HOW TO COMPLETE THIS TASK
Print all the records below exactly as they stand, but leave out the pictures.

*** AVAILABLE DATA ***

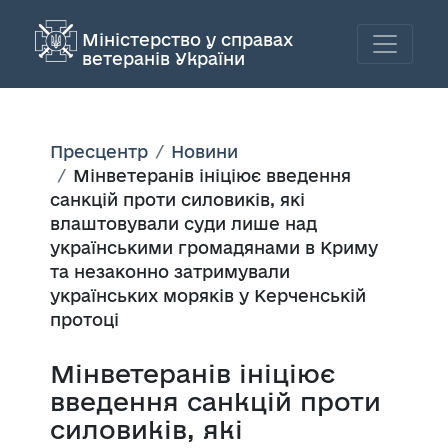
Міністерство у справах
ветеранів України
Пресцентр
Новини
Мінветеранів ініціює введення
санкцій проти силовиків, які
влаштовували суди лише над
українськими громадянами в Криму
та незаконно затримували
українських моряків у Керченській
протоці
Мінветеранів ініціює
введення санкцій проти
силовиків, які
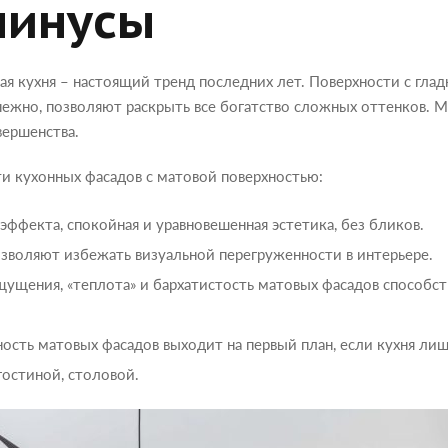
минусы
ая кухня – настоящий тренд последних лет. Поверхности с гла
нежно, позволяют раскрыть все богатство сложных оттенков. М
вершенства.
и кухонных фасадов с матовой поверхностью:
эффекта, спокойная и уравновешенная эстетика, без бликов.
зволяют избежать визуальной перегруженности в интерьере.
ущения, «теплота» и бархатистость матовых фасадов способ
ость матовых фасадов выходит на первый план, если кухня лиш
остиной, столовой.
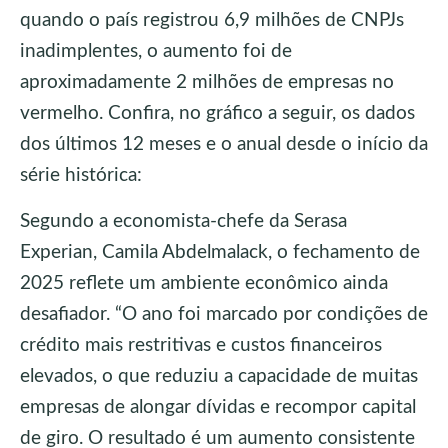
quando o país registrou 6,9 milhões de CNPJs
inadimplentes, o aumento foi de
aproximadamente 2 milhões de empresas no
vermelho. Confira, no gráfico a seguir, os dados
dos últimos 12 meses e o anual desde o início da
série histórica:
Segundo a economista-chefe da Serasa
Experian, Camila Abdelmalack, o fechamento de
2025 reflete um ambiente econômico ainda
desafiador. “O ano foi marcado por condições de
crédito mais restritivas e custos financeiros
elevados, o que reduziu a capacidade de muitas
empresas de alongar dívidas e recompor capital
de giro. O resultado é um aumento consistente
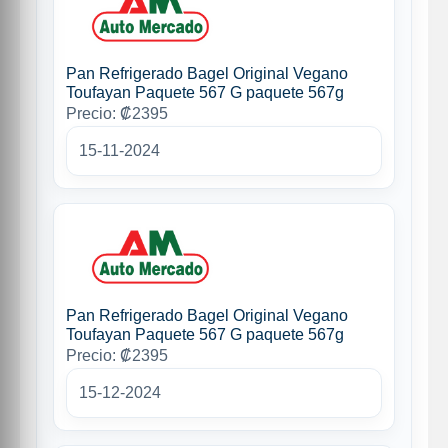
Pan Refrigerado Bagel Original Vegano
Toufayan Paquete 567 G paquete 567g
Precio: ₡2395
15-11-2024
Pan Refrigerado Bagel Original Vegano
Toufayan Paquete 567 G paquete 567g
Precio: ₡2395
15-12-2024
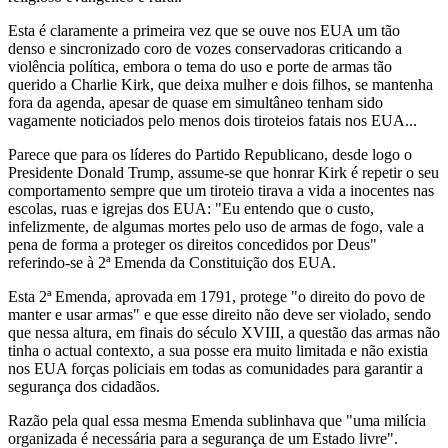
Esta é claramente a primeira vez que se ouve nos EUA um tão
denso e sincronizado coro de vozes conservadoras criticando a
violência política, embora o tema do uso e porte de armas tão
querido a Charlie Kirk, que deixa mulher e dois filhos, se mantenha
fora da agenda, apesar de quase em simultâneo tenham sido
vagamente noticiados pelo menos dois tiroteios fatais nos EUA...
Parece que para os líderes do Partido Republicano, desde logo o
Presidente Donald Trump, assume-se que honrar Kirk é repetir o seu
comportamento sempre que um tiroteio tirava a vida a inocentes nas
escolas, ruas e igrejas dos EUA: "Eu entendo que o custo,
infelizmente, de algumas mortes pelo uso de armas de fogo, vale a
pena de forma a proteger os direitos concedidos por Deus"
referindo-se à 2ª Emenda da Constituição dos EUA.
Esta 2ª Emenda, aprovada em 1791, protege "o direito do povo de
manter e usar armas" e que esse direito não deve ser violado, sendo
que nessa altura, em finais do século XVIII, a questão das armas não
tinha o actual contexto, a sua posse era muito limitada e não existia
nos EUA forças policiais em todas as comunidades para garantir a
segurança dos cidadãos.
Razão pela qual essa mesma Emenda sublinhava que "uma milícia
organizada é necessária para a segurança de um Estado livre".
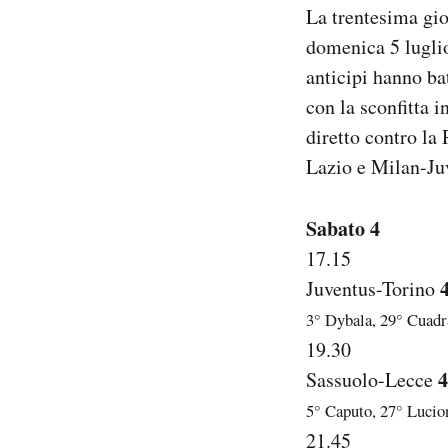
La trentesima gio
Notifiche mobile
Regala il Post
domenica 5 luglio
Hai bisogno di aiuto?
anticipi hanno ba
Esci
con la sconfitta i
diretto contro la
Lazio e Milan-Ju
Sabato 4
17.15
Juventus-Torino
3° Dybala, 29° Cuadra
19.30
4
Sassuolo-Lecce
5° Caputo, 27° Lucio
21.45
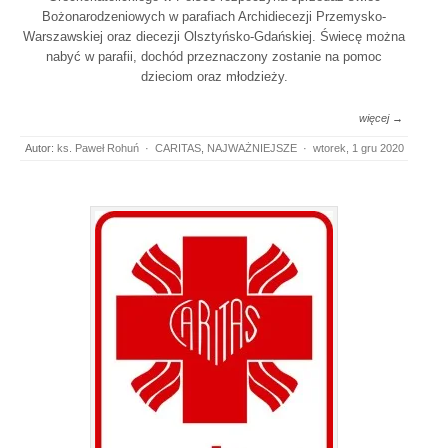
Bożonarodzeniowych w parafiach Archidiecezji Przemysko-
Warszawskiej oraz diecezji Olsztyńsko-Gdańskiej. Świecę można
nabyć w parafii, dochód przeznaczony zostanie na pomoc
dzieciom oraz młodzieży.
więcej →
Autor:
ks. Paweł Rohuń
·
CARITAS
,
NAJWAŻNIEJSZE
·
wtorek, 1 gru 2020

*** End of AVAILABLE DATA ***

EXPECTED ANSWER
Міністерство у справах
ветеранів України
Пресцентр
Новини
Мінветеранів ініціює введення
санкцій проти силовиків, які
влаштовували суди лише над
українськими громадянами в Криму
та незаконно затримували
українських моряків у Керченській
протоці
Мінветеранів ініціює
введення санкцій проти
силовиків, які
минусы
ая кухня – настоящий тренд последних лет. Поверхности с гла
нежно, позволяют раскрыть все богатство сложных оттенков. М
вершенства.
и кухонных фасадов с матовой поверхностью:
эффекта, спокойная и уравновешенная эстетика, без бликов.
зволяют избежать визуальной перегруженности в интерьере.
ущения, «теплота» и бархатистость матовых фасадов способ
ость матовых фасадов выходит на первый план, если кухня лиш
остиной, столовой.
quando o país registrou 6,9 milhões de CNPJs
inadimplentes, o aumento foi de
aproximadamente 2 milhões de empresas no
vermelho. Confira, no gráfico a seguir, os dados
dos últimos 12 meses e o anual desde o início da
série histórica:
Segundo a economista-chefe da Serasa
Experian, Camila Abdelmalack, o fechamento de
2025 reflete um ambiente econômico ainda
desafiador. “O ano foi marcado por condições de
crédito mais restritivas e custos financeiros
elevados, o que reduziu a capacidade de muitas
empresas de alongar dívidas e recompor capital
de giro. O resultado é um aumento consistente
Pan Refrigerado Bagel Original Vegano
Toufayan Paquete 567 G paquete 567g
Precio: ₡2395
15-11-2024
Pan Refrigerado Bagel Original Vegano
Toufayan Paquete 567 G paquete 567g
Precio: ₡2395
15-12-2024
Esta é claramente a primeira vez que se ouve nos EUA um tão
denso e sincronizado coro de vozes conservadoras criticando a
violência política, embora o tema do uso e porte de armas tão
querido a Charlie Kirk, que deixa mulher e dois filhos, se mantenha
fora da agenda, apesar de quase em simultâneo tenham sido
vagamente noticiados pelo menos dois tiroteios fatais nos EUA...
Parece que para os líderes do Partido Republicano, desde logo o
Presidente Donald Trump, assume-se que honrar Kirk é repetir o seu
comportamento sempre que um tiroteio tirava a vida a inocentes nas
escolas, ruas e igrejas dos EUA: "Eu entendo que o custo,
infelizmente, de algumas mortes pelo uso de armas de fogo, vale a
pena de forma a proteger os direitos concedidos por Deus"
referindo-se à 2ª Emenda da Constituição dos EUA.
Esta 2ª Emenda, aprovada em 1791, protege "o direito do povo de
manter e usar armas" e que esse direito não deve ser violado, sendo
que nessa altura, em finais do século XVIII, a questão das armas não
tinha o actual contexto, a sua posse era muito limitada e não existia
nos EUA forças policiais em todas as comunidades para garantir a
segurança dos cidadãos.
Razão pela qual essa mesma Emenda sublinhava que "uma milícia
organizada é necessária para a segurança de um Estado livre".
La trentesima gio
Notifiche mobile
Regala il Post
domenica 5 luglio
Hai bisogno di aiuto?
anticipi hanno ba
Esci
con la sconfitta i
diretto contro la
Lazio e Milan-Ju
Sabato 4
17.15
Juventus-Torino
3° Dybala, 29° Cuadra
19.30
4
Sassuolo-Lecce
5° Caputo, 27° Lucio
21.45
Bożonarodzeniowych w parafiach Archidiecezji Przemysko-
Warszawskiej oraz diecezji Olsztyńsko-Gdańskiej. Świecę można
nabyć w parafii, dochód przeznaczony zostanie na pomoc
dzieciom oraz młodzieży.
więcej →
Autor:
ks. Paweł Rohuń
·
CARITAS
,
NAJWAŻNIEJSZE
·
wtorek, 1 gru 2020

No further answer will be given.